Au bourg, il y a le garage où se trouvent les véhicules qui vont partout, même au paradis terrestre. Il fait six heures moins une vingtaine de minutes. Ils sont tous immobiles, ils n’ont pas encore commencé à rouler. J’aperçois un groupe de gars qui ressemblent plutôt à des badauds. Sans doute, ils sont des apprentis. Ils ne dorment jamais assez, c’est pourquoi ils ont toujours les yeux rouges dans la journée et tellement nerveux qu’ils n’hésitent aucunement de vous balancer des injures lorsqu’ils ont la simple impression que vous vous foutez de leur gueule et que vous ne voulez pas payer les frais du voyage. Ils sont là, entourant le thé, en train de papoter et de se dire comment s’est passée la journée avec eux en racontant tous les mécontentements causés par les clients et la manière dont ils ont réagi (souvent avec agressivité et brutalité).

L’un d’entre eux me fixe le regard et comme il fait noir, il ne peut savoir qui je suis. Ils commencent déjà à parler de moi tout en tirant des bouffées sur leur cigarette.
– C’est qui celui-là ? Il s’est perdu ou quoi ? Demande l’un d’entre eux.
– Je n’en ai aucune idée. Mais il avance vers nous, on le saura bientôt. Rétorque l’autre.
– Il a raison, je me dirige vers eux. Je les entends parfaitement. Je n’ai qu’un seul bras et ma bouche est déformée mais mes oreilles entendent très bien. Tout prêt d’eux, celui qui s’occupe du thé, voyant l’aspect extérieur de ma morphologie, ajoute avec un ouf de soulagement :
– Ah c’est un mendiant ! Le pauvre ! Je parie que c’est parce qu’il n’a pas de quoi se payer un petit déjeuner qu’il démarre très tôt sa mendicité.

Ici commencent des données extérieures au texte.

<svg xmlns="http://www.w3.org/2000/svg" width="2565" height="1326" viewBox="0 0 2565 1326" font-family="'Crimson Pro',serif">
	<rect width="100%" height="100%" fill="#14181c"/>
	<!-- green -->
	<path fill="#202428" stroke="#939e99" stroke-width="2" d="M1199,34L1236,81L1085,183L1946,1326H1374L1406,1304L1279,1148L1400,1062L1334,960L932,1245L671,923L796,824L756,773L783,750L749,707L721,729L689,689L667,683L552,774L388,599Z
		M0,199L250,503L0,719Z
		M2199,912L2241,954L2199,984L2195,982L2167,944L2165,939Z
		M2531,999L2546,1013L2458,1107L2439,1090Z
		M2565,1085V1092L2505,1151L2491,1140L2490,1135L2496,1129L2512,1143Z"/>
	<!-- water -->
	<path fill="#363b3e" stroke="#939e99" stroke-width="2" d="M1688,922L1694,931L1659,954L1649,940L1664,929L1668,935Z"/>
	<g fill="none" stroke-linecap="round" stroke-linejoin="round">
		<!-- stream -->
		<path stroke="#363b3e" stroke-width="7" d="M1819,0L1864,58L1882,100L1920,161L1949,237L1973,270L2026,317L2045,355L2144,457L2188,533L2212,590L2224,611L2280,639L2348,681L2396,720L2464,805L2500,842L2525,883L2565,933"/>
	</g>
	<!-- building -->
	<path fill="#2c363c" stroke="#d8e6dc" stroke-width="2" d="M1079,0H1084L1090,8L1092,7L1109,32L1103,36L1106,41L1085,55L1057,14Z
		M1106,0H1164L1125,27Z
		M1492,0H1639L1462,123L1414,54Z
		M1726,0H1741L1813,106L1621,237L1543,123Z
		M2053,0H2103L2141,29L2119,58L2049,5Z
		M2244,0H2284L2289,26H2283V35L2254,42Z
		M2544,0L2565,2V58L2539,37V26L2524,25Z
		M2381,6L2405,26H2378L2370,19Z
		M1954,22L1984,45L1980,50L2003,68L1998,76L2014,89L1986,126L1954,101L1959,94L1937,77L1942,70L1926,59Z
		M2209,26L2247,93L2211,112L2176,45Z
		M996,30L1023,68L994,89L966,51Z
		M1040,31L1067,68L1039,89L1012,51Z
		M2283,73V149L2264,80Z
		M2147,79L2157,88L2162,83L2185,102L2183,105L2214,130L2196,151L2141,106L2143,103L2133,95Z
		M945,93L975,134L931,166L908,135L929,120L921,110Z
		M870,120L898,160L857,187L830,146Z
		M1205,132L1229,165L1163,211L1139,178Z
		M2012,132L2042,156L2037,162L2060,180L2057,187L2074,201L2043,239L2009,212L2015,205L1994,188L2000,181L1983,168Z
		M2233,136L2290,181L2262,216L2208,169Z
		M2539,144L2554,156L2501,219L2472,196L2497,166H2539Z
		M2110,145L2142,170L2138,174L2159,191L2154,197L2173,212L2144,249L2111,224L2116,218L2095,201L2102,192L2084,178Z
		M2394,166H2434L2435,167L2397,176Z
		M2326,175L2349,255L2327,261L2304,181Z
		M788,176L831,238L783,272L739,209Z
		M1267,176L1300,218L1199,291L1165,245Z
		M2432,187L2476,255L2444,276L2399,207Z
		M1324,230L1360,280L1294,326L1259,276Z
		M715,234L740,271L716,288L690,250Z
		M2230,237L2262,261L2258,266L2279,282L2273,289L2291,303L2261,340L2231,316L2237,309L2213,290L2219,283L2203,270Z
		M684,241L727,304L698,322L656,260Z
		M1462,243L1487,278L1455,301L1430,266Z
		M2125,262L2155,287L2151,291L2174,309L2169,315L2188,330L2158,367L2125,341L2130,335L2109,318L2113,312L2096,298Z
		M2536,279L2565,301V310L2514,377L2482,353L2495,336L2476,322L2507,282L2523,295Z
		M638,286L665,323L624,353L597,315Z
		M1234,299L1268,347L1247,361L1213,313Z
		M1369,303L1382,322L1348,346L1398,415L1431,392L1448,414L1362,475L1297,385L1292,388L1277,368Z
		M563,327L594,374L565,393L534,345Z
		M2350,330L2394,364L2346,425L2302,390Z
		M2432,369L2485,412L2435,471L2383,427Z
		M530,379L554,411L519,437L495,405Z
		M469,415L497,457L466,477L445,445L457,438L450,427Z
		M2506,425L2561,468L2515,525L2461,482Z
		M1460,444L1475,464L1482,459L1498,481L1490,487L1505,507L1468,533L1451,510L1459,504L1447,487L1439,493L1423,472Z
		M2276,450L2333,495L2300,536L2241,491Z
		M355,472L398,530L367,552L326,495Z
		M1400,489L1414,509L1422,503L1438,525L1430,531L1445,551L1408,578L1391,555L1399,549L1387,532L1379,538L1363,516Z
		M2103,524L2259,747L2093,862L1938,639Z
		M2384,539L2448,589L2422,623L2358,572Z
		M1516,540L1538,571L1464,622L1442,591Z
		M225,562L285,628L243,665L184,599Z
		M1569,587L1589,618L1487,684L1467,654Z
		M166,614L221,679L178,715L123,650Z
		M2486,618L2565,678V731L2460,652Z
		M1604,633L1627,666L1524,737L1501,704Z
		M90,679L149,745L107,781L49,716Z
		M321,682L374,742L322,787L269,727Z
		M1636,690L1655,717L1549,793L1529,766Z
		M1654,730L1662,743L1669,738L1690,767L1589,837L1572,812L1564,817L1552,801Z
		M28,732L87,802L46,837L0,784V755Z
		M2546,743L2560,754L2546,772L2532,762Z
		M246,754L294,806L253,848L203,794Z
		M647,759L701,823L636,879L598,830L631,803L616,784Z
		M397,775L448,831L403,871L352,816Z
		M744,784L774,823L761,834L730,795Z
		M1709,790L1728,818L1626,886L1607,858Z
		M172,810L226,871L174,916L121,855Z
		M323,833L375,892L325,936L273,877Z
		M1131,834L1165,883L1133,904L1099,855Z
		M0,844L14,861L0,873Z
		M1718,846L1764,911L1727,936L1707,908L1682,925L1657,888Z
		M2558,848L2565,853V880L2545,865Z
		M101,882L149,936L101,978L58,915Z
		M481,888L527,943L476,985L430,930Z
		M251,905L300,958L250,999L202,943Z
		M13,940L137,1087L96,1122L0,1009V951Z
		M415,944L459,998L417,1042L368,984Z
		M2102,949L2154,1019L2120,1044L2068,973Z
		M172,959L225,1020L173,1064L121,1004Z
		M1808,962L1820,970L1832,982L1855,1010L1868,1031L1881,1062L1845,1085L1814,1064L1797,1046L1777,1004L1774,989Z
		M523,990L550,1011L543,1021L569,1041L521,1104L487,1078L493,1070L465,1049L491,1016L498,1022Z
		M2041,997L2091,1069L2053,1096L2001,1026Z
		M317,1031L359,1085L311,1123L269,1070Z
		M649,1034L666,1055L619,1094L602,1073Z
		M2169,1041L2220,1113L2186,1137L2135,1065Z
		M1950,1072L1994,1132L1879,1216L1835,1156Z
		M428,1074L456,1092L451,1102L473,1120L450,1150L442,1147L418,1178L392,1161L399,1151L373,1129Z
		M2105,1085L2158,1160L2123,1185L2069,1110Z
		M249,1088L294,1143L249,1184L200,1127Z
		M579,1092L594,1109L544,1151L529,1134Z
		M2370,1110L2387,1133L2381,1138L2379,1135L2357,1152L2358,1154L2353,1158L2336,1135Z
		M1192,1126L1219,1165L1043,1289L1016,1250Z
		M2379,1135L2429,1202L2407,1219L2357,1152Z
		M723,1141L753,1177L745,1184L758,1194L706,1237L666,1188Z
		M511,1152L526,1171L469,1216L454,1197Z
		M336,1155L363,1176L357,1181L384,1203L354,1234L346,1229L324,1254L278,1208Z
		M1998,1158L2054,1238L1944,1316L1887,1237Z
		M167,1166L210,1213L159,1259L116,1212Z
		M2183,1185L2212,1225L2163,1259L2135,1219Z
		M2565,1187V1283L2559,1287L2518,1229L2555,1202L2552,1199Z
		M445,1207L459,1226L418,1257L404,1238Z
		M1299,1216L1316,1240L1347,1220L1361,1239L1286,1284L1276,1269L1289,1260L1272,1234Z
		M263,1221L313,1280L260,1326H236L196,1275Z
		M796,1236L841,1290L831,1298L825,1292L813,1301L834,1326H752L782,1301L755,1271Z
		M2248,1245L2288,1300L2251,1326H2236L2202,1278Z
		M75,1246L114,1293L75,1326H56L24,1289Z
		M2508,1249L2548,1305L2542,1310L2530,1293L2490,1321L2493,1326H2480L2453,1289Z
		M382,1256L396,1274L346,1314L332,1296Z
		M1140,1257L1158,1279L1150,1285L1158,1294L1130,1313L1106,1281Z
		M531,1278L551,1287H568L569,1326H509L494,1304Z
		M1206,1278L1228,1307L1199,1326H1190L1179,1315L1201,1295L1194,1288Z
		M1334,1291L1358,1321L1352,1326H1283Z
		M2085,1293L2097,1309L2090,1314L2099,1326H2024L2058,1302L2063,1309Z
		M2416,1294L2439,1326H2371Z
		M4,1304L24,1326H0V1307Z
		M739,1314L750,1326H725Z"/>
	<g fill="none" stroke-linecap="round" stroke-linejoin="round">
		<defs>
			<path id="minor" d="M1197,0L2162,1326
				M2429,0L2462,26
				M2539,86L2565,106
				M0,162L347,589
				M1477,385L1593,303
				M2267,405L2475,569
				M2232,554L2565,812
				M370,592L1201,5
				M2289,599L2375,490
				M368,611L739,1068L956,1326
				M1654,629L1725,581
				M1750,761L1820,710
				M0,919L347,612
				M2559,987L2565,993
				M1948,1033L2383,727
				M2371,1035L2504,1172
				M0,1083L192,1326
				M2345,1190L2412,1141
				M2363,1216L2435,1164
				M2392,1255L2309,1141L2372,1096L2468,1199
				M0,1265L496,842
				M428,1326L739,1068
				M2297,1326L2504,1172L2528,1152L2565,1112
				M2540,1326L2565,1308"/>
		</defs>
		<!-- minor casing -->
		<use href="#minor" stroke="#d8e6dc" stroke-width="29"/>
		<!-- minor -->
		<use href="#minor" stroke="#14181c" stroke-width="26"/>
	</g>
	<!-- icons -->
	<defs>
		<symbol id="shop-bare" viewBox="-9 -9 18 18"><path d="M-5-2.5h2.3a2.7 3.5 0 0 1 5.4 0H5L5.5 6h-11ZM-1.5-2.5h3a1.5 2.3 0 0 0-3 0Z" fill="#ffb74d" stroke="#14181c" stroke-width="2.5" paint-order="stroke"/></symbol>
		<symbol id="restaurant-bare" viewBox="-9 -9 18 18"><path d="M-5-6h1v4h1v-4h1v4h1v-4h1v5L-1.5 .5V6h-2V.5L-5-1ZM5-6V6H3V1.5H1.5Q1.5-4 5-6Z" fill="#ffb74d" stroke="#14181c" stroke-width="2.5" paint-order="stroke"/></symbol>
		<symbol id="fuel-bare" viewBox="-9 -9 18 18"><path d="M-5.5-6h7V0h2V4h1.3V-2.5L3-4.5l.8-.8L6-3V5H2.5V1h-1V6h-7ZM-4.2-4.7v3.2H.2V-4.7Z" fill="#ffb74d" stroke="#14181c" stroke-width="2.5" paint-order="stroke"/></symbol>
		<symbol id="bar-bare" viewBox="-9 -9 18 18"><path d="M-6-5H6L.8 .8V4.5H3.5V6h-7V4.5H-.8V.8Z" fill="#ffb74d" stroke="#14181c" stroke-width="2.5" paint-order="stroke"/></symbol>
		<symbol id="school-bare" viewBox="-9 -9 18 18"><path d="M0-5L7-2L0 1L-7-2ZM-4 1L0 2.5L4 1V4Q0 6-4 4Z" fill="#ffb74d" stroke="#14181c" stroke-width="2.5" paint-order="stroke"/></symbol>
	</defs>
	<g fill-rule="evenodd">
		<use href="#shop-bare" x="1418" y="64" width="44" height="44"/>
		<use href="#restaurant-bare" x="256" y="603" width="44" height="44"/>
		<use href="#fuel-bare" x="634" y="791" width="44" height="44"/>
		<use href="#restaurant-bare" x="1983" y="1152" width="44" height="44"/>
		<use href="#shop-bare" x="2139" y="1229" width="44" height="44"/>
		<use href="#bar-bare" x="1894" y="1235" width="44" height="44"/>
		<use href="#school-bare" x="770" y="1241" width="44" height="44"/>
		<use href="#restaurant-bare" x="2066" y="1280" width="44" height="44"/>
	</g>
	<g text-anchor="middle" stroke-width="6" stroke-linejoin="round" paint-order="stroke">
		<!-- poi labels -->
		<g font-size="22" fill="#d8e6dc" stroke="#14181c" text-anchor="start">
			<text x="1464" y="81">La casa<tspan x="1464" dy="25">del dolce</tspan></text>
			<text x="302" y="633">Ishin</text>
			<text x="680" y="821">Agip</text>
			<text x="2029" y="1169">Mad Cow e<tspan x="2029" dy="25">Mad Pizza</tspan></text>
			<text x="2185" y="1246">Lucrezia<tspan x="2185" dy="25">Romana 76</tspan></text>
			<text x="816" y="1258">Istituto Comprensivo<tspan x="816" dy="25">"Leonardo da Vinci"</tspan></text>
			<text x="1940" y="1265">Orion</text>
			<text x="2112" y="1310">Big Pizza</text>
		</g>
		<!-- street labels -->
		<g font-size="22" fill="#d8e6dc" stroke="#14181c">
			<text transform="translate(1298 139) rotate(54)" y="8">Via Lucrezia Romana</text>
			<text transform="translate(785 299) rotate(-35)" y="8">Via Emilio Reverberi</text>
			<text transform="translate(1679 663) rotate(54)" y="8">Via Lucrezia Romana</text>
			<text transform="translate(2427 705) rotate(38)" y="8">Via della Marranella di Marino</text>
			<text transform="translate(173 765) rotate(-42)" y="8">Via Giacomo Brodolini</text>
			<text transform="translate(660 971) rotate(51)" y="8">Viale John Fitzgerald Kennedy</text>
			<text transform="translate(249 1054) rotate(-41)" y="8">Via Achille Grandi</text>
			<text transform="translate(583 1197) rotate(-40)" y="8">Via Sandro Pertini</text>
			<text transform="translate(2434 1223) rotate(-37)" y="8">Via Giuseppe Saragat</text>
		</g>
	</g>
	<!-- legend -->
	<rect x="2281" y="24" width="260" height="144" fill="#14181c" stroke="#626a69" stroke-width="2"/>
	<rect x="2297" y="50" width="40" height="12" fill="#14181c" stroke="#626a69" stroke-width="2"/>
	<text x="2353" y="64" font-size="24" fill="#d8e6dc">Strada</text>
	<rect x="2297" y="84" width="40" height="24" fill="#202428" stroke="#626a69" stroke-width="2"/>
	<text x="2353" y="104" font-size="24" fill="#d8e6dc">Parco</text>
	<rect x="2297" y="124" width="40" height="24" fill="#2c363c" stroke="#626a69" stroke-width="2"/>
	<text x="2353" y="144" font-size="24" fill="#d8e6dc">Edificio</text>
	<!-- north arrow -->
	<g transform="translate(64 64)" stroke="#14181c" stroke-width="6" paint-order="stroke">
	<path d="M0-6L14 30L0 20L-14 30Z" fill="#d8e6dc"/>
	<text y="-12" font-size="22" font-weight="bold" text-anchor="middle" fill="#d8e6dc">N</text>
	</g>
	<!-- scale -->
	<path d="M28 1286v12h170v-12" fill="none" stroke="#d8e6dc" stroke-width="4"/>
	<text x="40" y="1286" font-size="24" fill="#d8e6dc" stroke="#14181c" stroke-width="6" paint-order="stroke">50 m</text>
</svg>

Ils s’éclatent et rigolent ensemble tout en ignorant totalement que j’entends ce qu’ils disent. Avant même que je leur passe le salut, l’un ajoute encore avec une certaine malice:


– Ah mon gars, il fait trop tôt pour mendier, ce n’est pas le bon moment pour sortir des pièces sans rien recevoir en retour, à part des prières qui tarderont d’être exaucées.
– Assalamou Aleykoum (que la paix soit avec vous) ! Je ne suis pas un mendiant. Je voulais juste savoir à quelle heure les bus commencent à partir. Réponds-je avec un sourire forcé.